* Set problem 1:
List the things in the Dinosaur ride passage that Bill Nye the Science Guy uses to help with his lectures.
* Set problem 2:
Write out the stretch of the Dinosaur ride passage from "Ride experience" through "of mass extinction.", word for word.

Dinosaur (stylized as DINOSAUR) is a dark ride EMV attraction at Disney's Animal Kingdom in Walt Disney World, Lake Buena Vista, Florida. The ride features a turbulent journey through the late Cretaceous period, featuring prehistoric scenes populated with dinosaur audio-animatronics. Originally named Countdown to Extinction when the park opened on April 22, 1998, the ride's name was changed to Dinosaur in 2000 to promote the Disney animated film of the same name. However, the two dinosaurs most prominently featured in the ride have always been an Iguanodon and Carnotaurus, which were both featured prominently in the film. Scenes from the movie also appear in the pre-show, to help the guests identify the Iguanodon as the film's protagonist, Aladar.

Ride experience

Queue
If the ride is busy, then guests will first wind though an outdoor area before entering the first section of the indoor queue. Once inside the first section, guests will see several small exhibits including a display of small fossils, modern animals that can be traced back to the dinosaur ages, and evidence for the several theories of mass extinction.

The second section of the indoor queue is an eight-sided room, with the upper parts of the walls displaying some artist renderings of what the age of the dinosaurs might have looked like and some fossils. The lower sections of the walls are a simulation of sedimentary rock that contain fossils. Some sections of the lower walls have windows that display some more fossils. Hanging from the ceiling is a large globe with Pangaea, and a rod connected to the globe with measurements of hundreds of thousands of miles to show how far the theoretical asteroid that impacted with earth to cause mass extinction had to travel. The defining feature of the second room is its centerpiece: a Carnotaurus fossil. In the second room, at regular time intervals, the lights dim, and Bill Nye the Science Guy shares some facts and theories about the age of dinosaurs, using the globe, the paintings, and the fossil to help out with his small lectures. After weaving through the second room, guests then enter one of two pre-show theaters.

* Entries supplied:
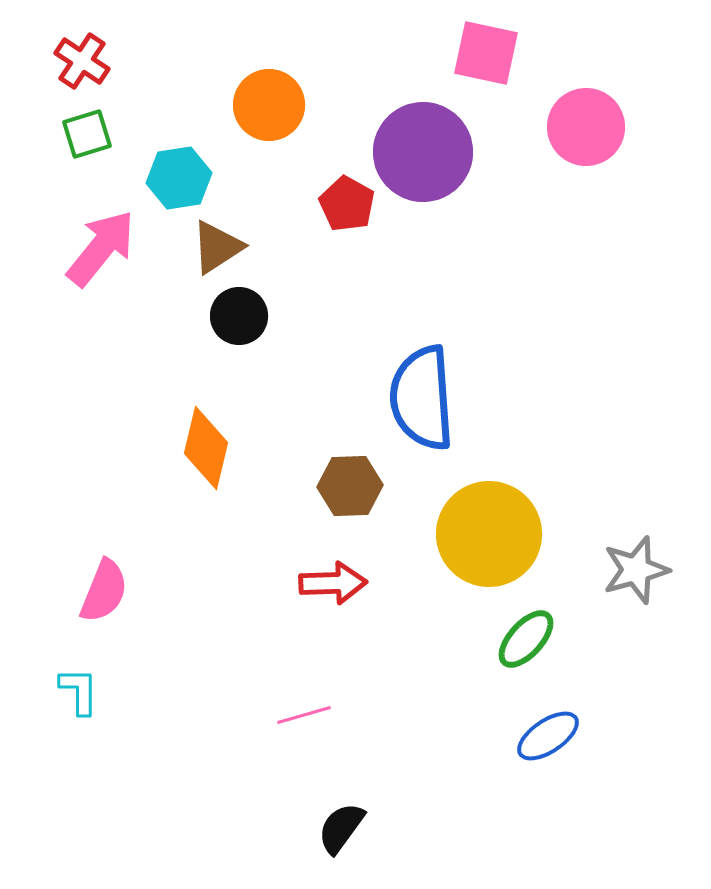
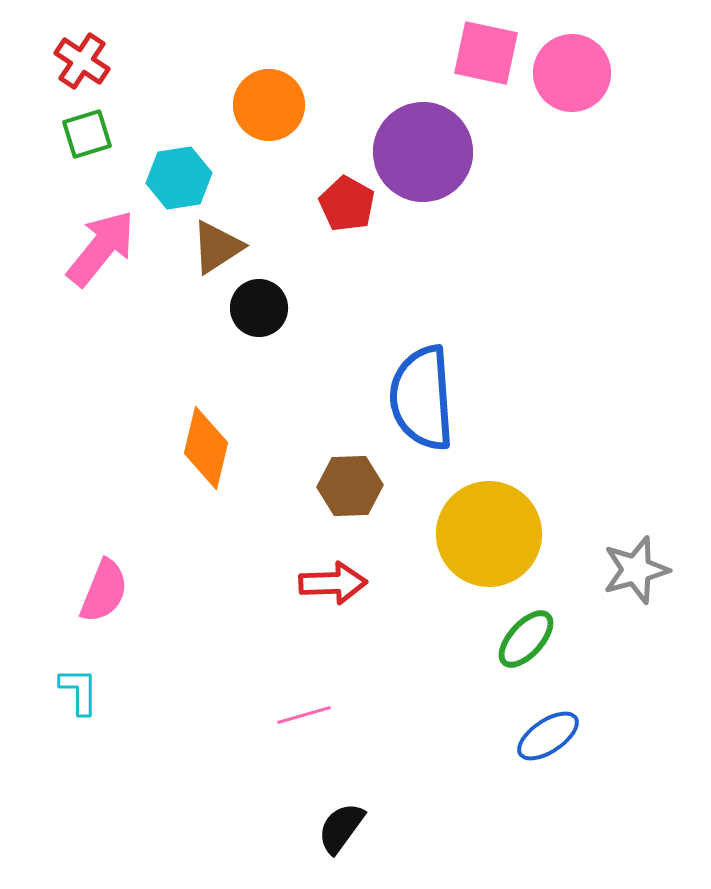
pink circle: moved 14 px left, 54 px up
black circle: moved 20 px right, 8 px up
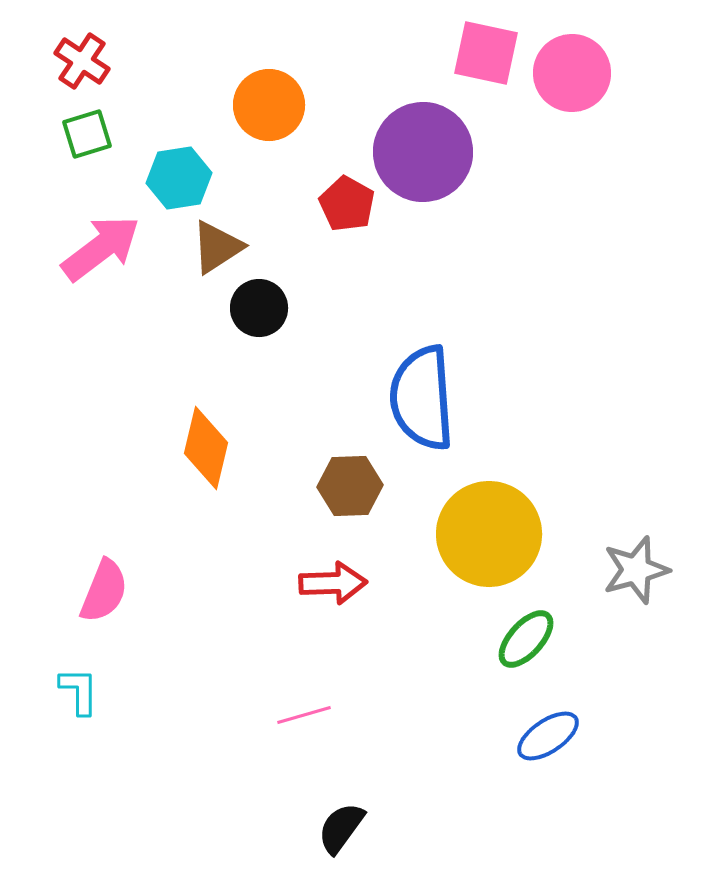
pink arrow: rotated 14 degrees clockwise
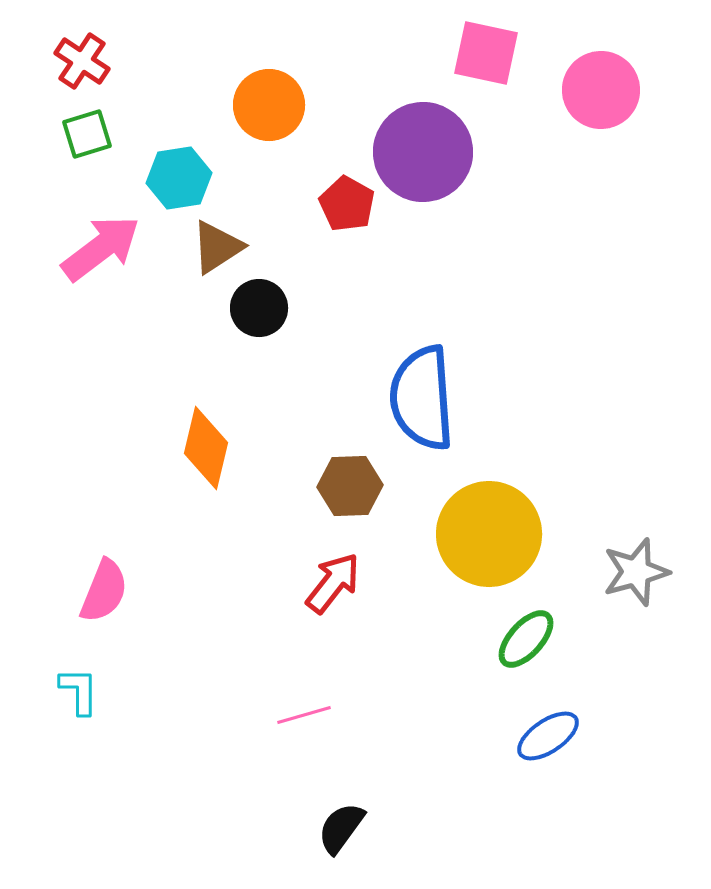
pink circle: moved 29 px right, 17 px down
gray star: moved 2 px down
red arrow: rotated 50 degrees counterclockwise
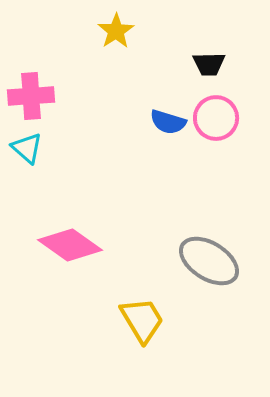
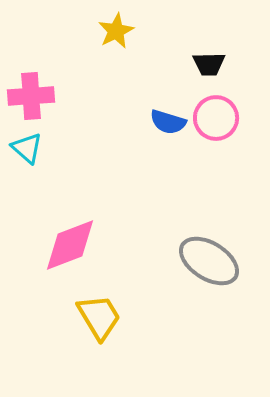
yellow star: rotated 6 degrees clockwise
pink diamond: rotated 56 degrees counterclockwise
yellow trapezoid: moved 43 px left, 3 px up
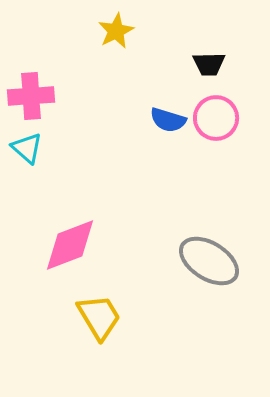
blue semicircle: moved 2 px up
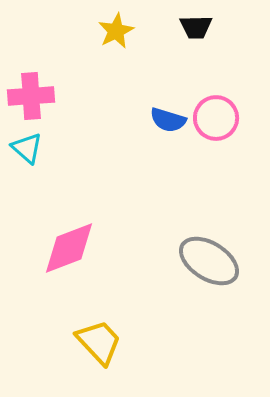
black trapezoid: moved 13 px left, 37 px up
pink diamond: moved 1 px left, 3 px down
yellow trapezoid: moved 25 px down; rotated 12 degrees counterclockwise
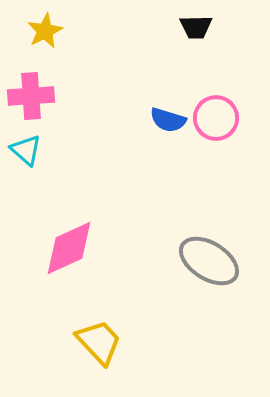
yellow star: moved 71 px left
cyan triangle: moved 1 px left, 2 px down
pink diamond: rotated 4 degrees counterclockwise
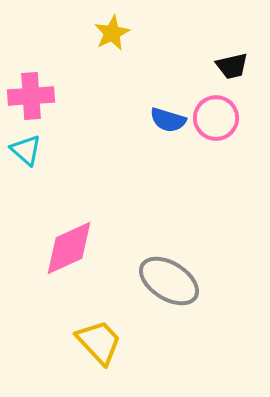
black trapezoid: moved 36 px right, 39 px down; rotated 12 degrees counterclockwise
yellow star: moved 67 px right, 2 px down
gray ellipse: moved 40 px left, 20 px down
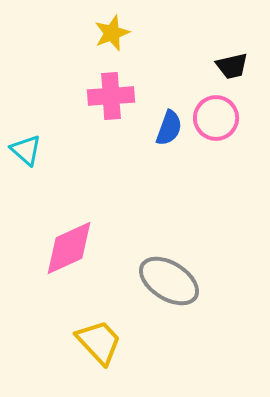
yellow star: rotated 6 degrees clockwise
pink cross: moved 80 px right
blue semicircle: moved 1 px right, 8 px down; rotated 87 degrees counterclockwise
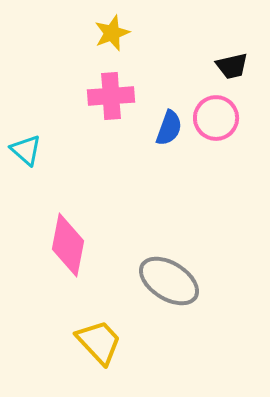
pink diamond: moved 1 px left, 3 px up; rotated 54 degrees counterclockwise
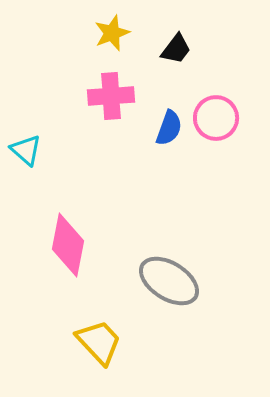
black trapezoid: moved 56 px left, 17 px up; rotated 40 degrees counterclockwise
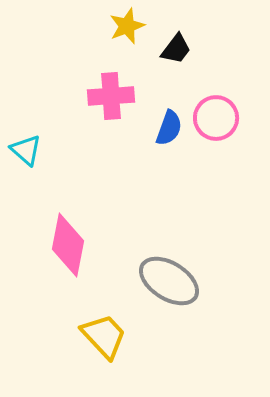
yellow star: moved 15 px right, 7 px up
yellow trapezoid: moved 5 px right, 6 px up
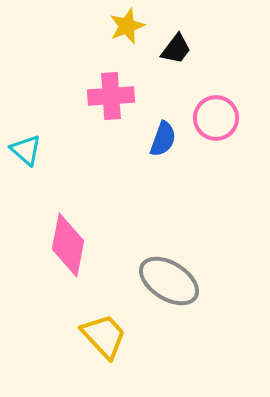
blue semicircle: moved 6 px left, 11 px down
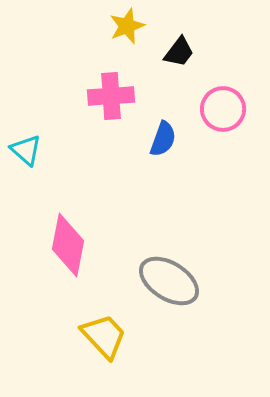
black trapezoid: moved 3 px right, 3 px down
pink circle: moved 7 px right, 9 px up
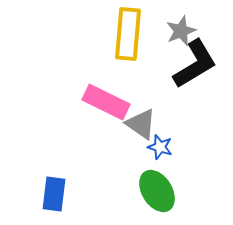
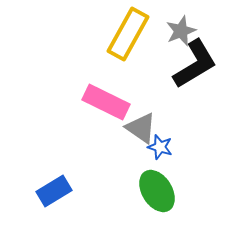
yellow rectangle: rotated 24 degrees clockwise
gray triangle: moved 4 px down
blue rectangle: moved 3 px up; rotated 52 degrees clockwise
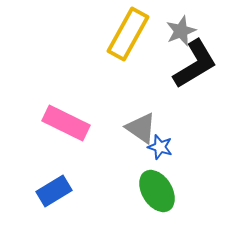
pink rectangle: moved 40 px left, 21 px down
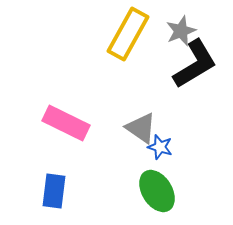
blue rectangle: rotated 52 degrees counterclockwise
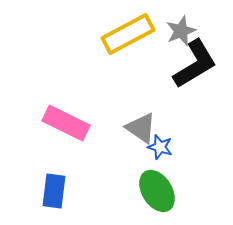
yellow rectangle: rotated 33 degrees clockwise
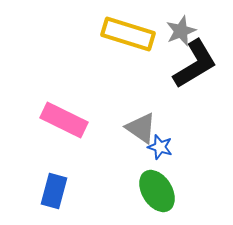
yellow rectangle: rotated 45 degrees clockwise
pink rectangle: moved 2 px left, 3 px up
blue rectangle: rotated 8 degrees clockwise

* Correct answer 1:
The globe, the paintings, and the fossil.

* Correct answer 2:
Ride experience

Queue
If the ride is busy, then guests will first wind though an outdoor area before entering the first section of the indoor queue. Once inside the first section, guests will see several small exhibits including a display of small fossils, modern animals that can be traced back to the dinosaur ages, and evidence for the several theories of mass extinction.